The documentary begins with footage from the Paris concert which was interrupted by machine-gun-toting Islamic State terrorists. The men stormed into the Bataclan on Nov. 13, 2015, and opened fire, killing 89 people and leaving countless more wounded. While the band members were able to escape as the shooters reloaded, they witnessed a good deal of the carnage.

From there, the doc flashes back to the relationship between bandmates Jesse Hughes and Josh Homme. Hughes relates how, as a teenager, Homme saved him from bullies at a pool party, forever cementing the bond between the pals.

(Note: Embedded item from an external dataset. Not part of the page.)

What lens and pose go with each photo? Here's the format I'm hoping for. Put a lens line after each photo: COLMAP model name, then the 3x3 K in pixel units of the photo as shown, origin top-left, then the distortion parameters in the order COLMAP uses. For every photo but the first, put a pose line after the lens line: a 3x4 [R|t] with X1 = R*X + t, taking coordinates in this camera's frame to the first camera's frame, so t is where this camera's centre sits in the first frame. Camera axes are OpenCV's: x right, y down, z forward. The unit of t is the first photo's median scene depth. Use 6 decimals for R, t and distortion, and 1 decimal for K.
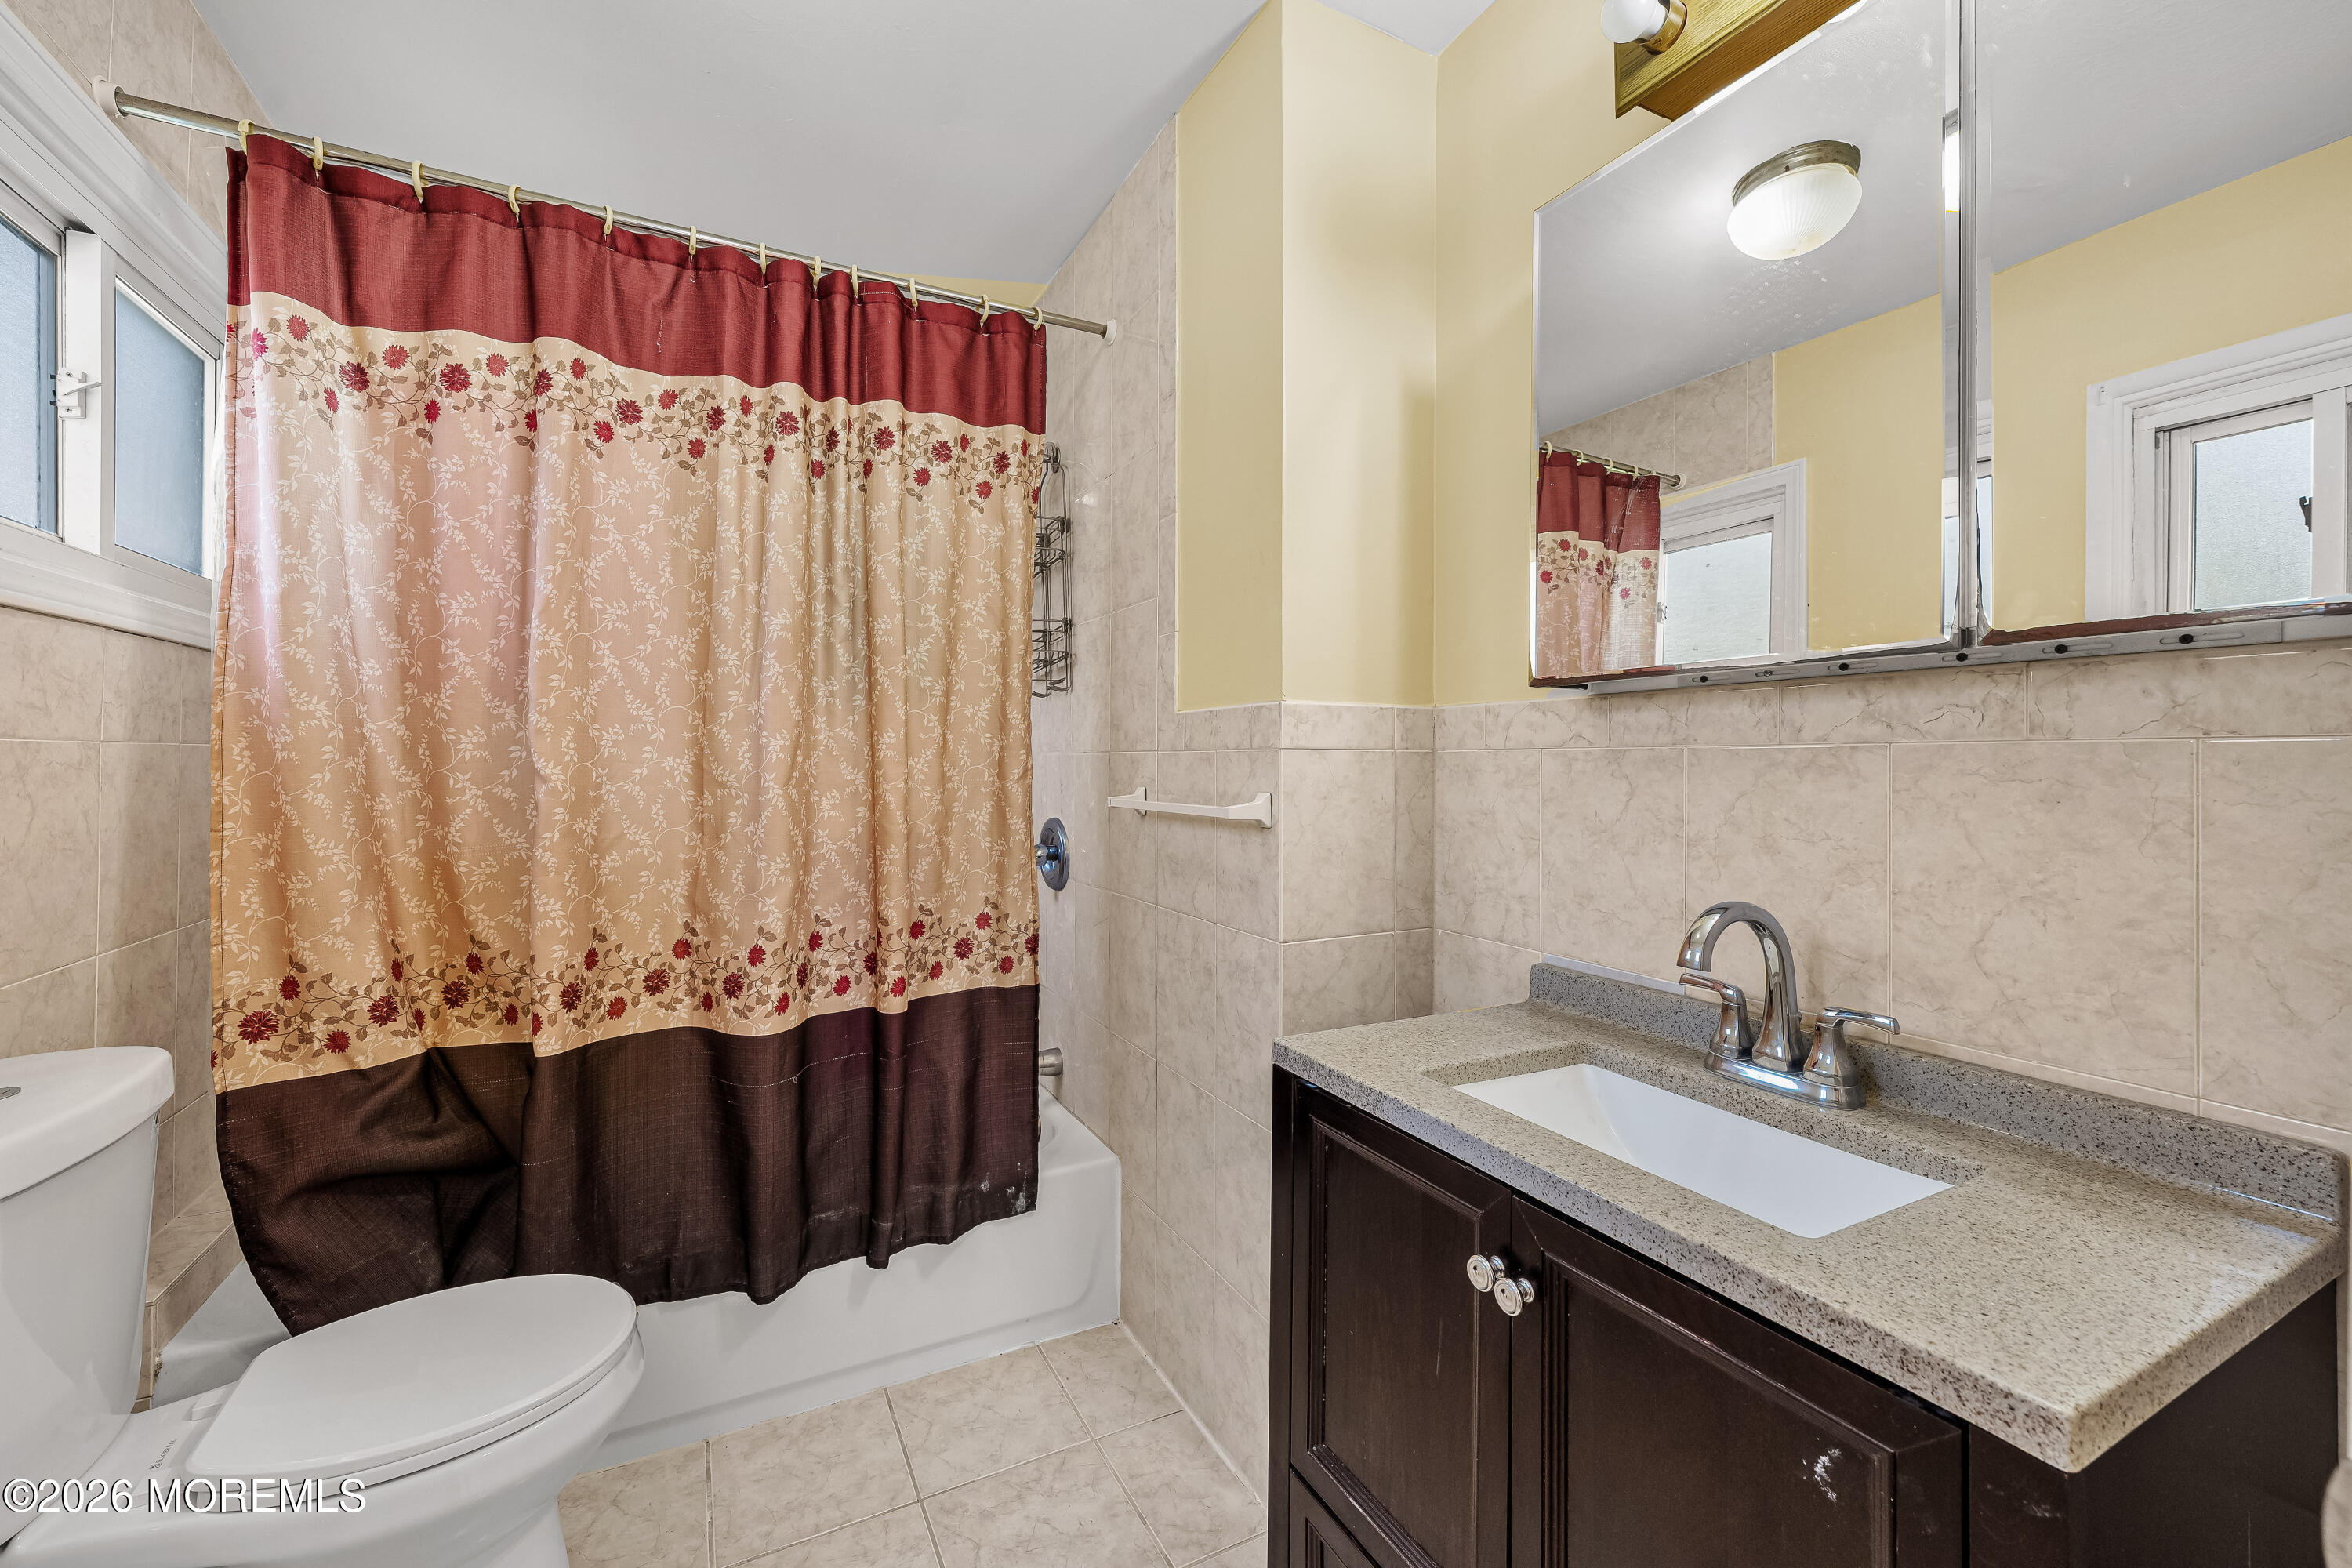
lens RADIAL K [[912.2, 0, 1143.4], [0, 912.2, 757.8], [0, 0, 1]] dist [0.000389, 0.000073]
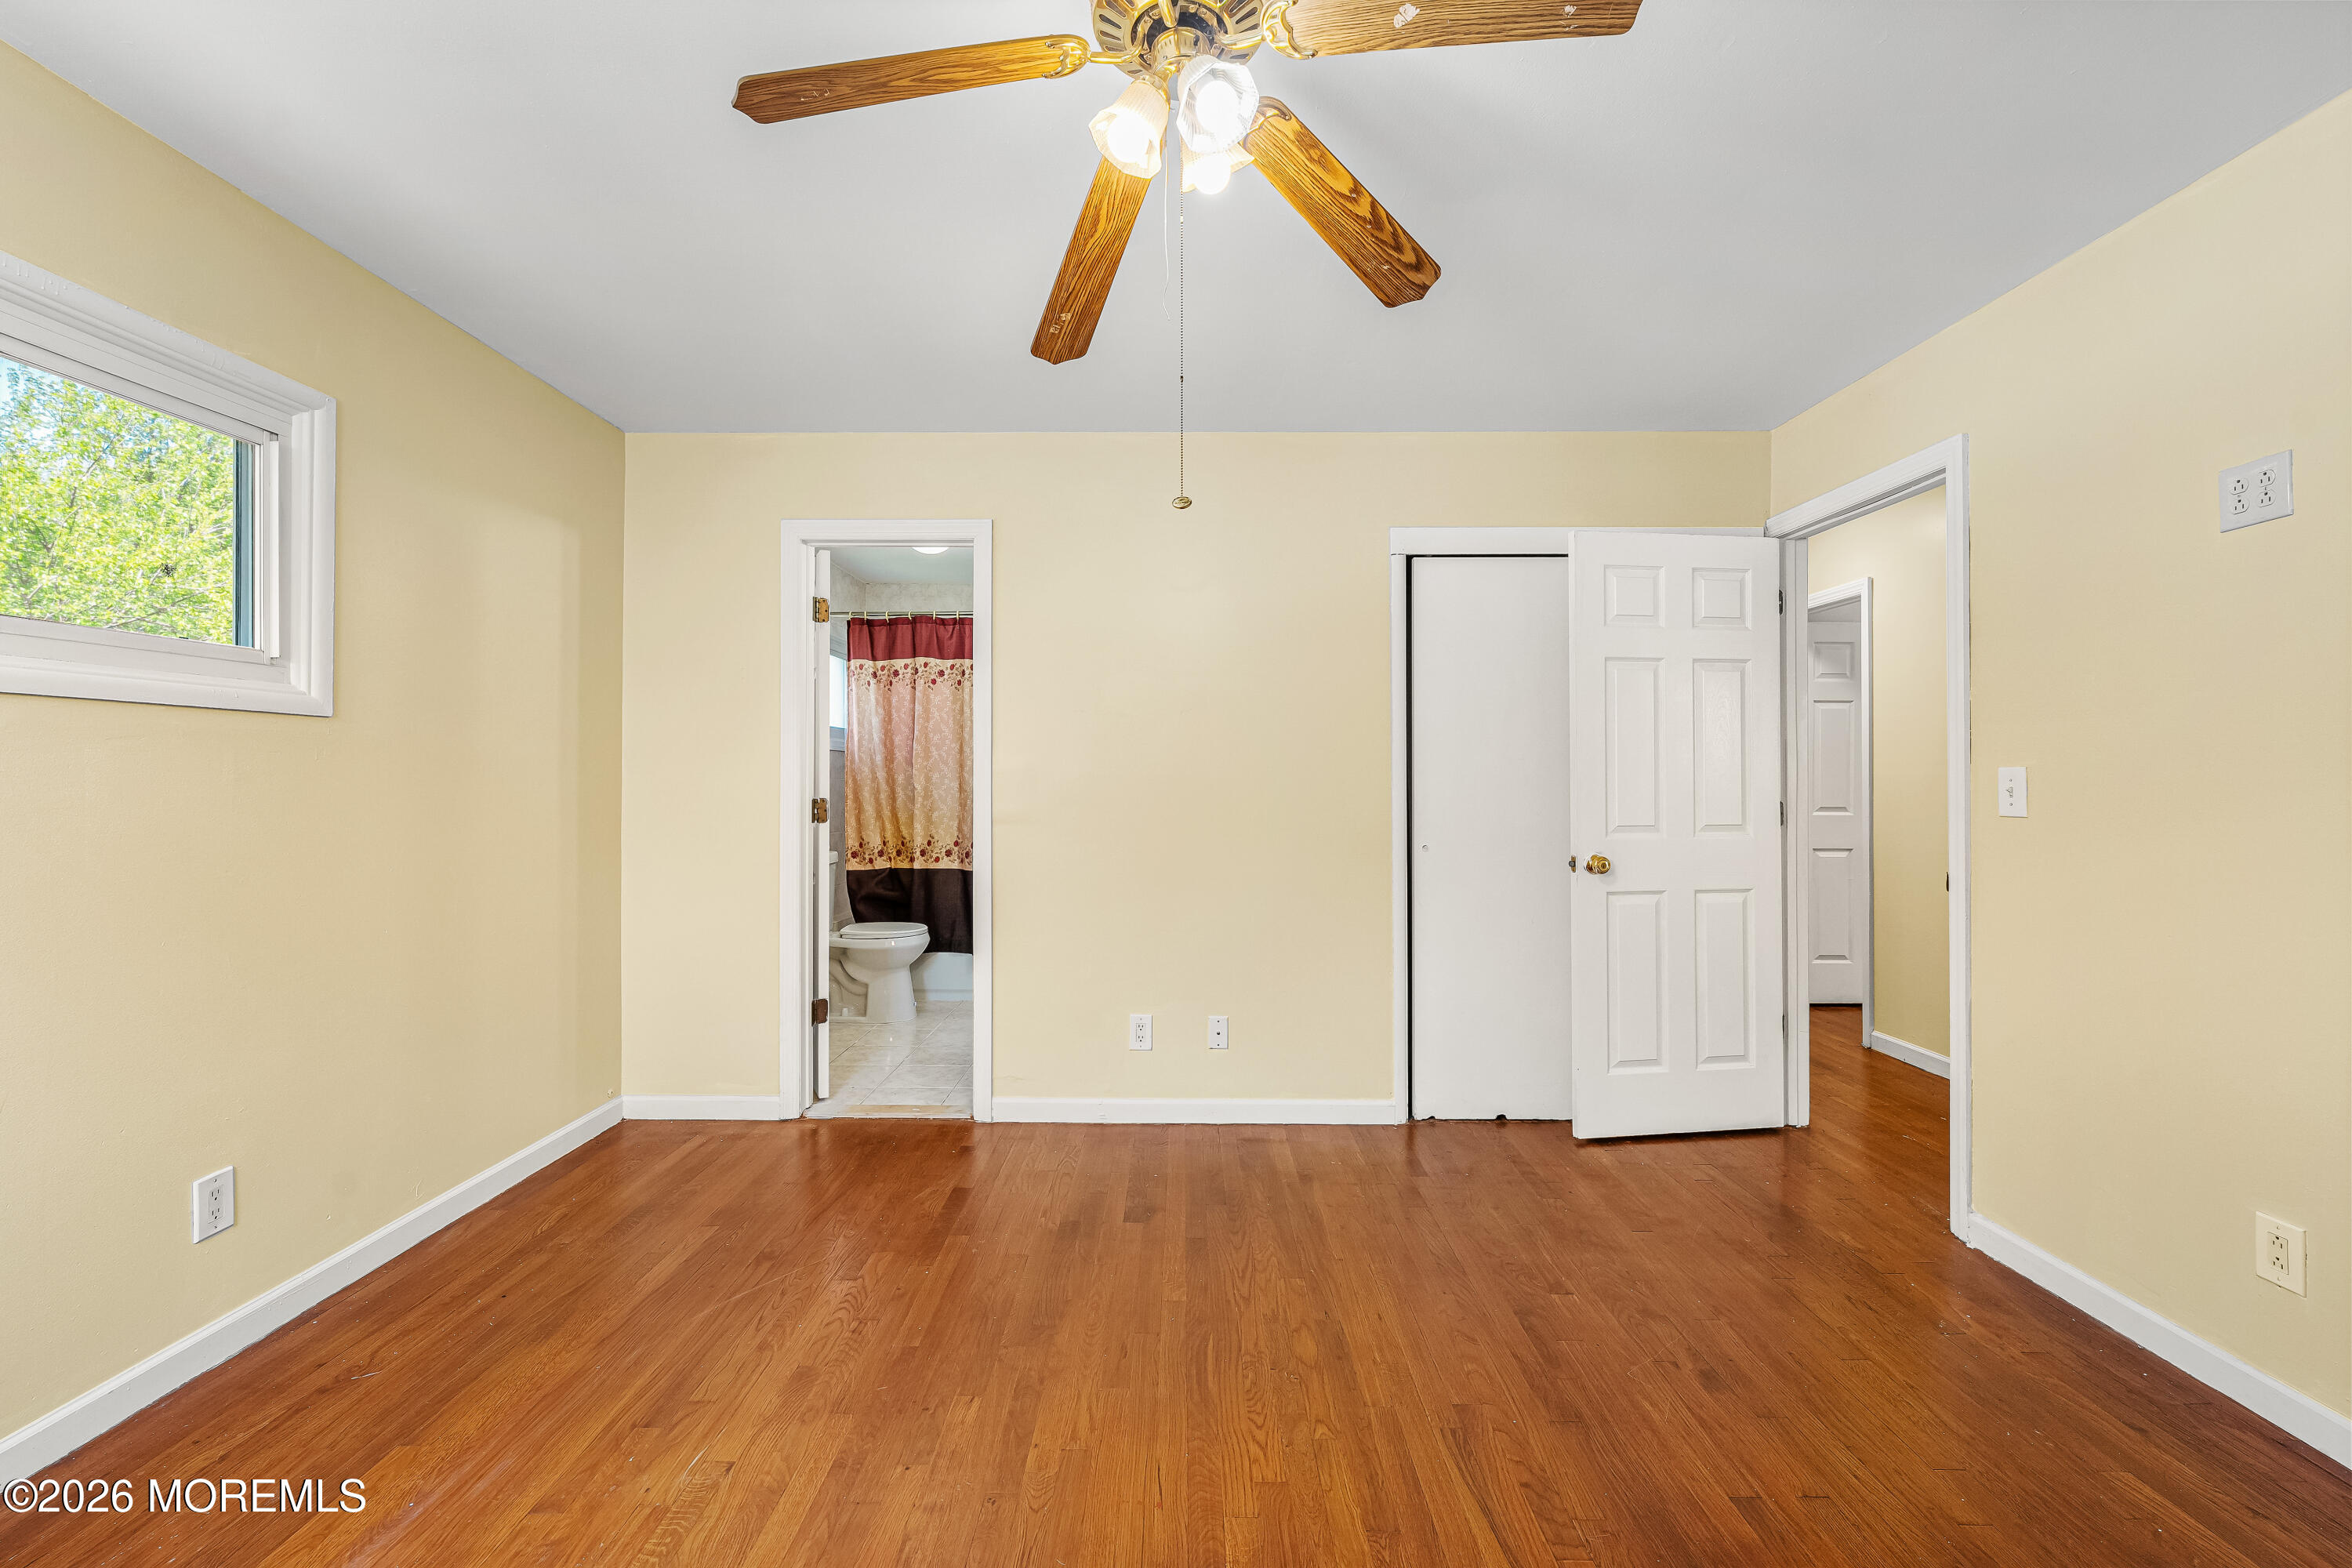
lens RADIAL K [[990.8, 0, 1165.6], [0, 990.8, 773.9], [0, 0, 1]] dist [0.000316, 0.000075]
pose [[0.884283, -0.006372, -0.466908, 1.871504], [0.007052, 0.999975, -0.000290, -0.025393], [0.466898, -0.003037, 0.884306, -1.817437]]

Hanks also provides footage of the group joining U2 on a stage in Paris three weeks after the attacks and documents the Eagles of Death Metal as they return to Paris in 2016 for a show at the Olympia.

Finally, Hanks interviews a handful of survivors who recall the Bataclan attack and gather together to “finish the show,” as one puts it, at the Olympia.

In many ways, the theme of the movie is a simple one: music heals.

“Josh says it in the movie,” notes Parry. “He says that music has always saved them and always healed them.”

In the end, Parry believes “Eagles of Death Metal” imparts a positive and uplifting message.

“No one should be able to take away your joy of going to concerts and going to clubs. In this world where shootings keep happening, I think of the movie as a little piece of hope. ... I’m very proud of it.”

Parry has had a long relationship with actor/director Colin Hanks, whose father is Tom Hanks. While a producer at Adam Sandler’s Happy Madison Productions, she cast him in “The House Bunny” alongside Emma Stone and Anna Faris.

After “House Bunny,” Parry and Hanks remained friends and he invited her to the premiere of his first documentary “All Things Must Pass,” a look at the rise and fall of the Tower Records chain. At the movie’s premiere party, Hanks’ pals, the Eagles of Death Metal, played a concert in the parking lot of Tower’s now-shuttered Sunset Blvd store.

Not long afterwards, at her birthday party, Parry asked Hanks how the band members were coping with the Bataclan attack.

“When I asked Colin how his friends were doing, he said, ‘They’re not great,’” recalls Parry. “And then he told me that they were about to go back to Paris for their tour and he was thinking of documenting them.”

“I said, ‘That’s a great story. We have to make a story about how when life knocks you down, you get back up. And how important it is not to fear terrorists but to go live your life. I told him, ‘That would make a great movie.’”

Hanks listened to Parry’s advice and accompanied the Eagles of Death Metal for their February 2016 show in Paris, the band’s first headlining performance in the city since the attacks. “Colin was the perfect guy to direct the movie because he’s the biggest music fan,” says Parry. “He loves music. He’s incredibly thoughtful and passionate. And these guys were his friends.

“He was very determined not to let the band down. He didn’t want to let anyone involved with the shows down. He was very conscious of the weight that was on his shoulders.”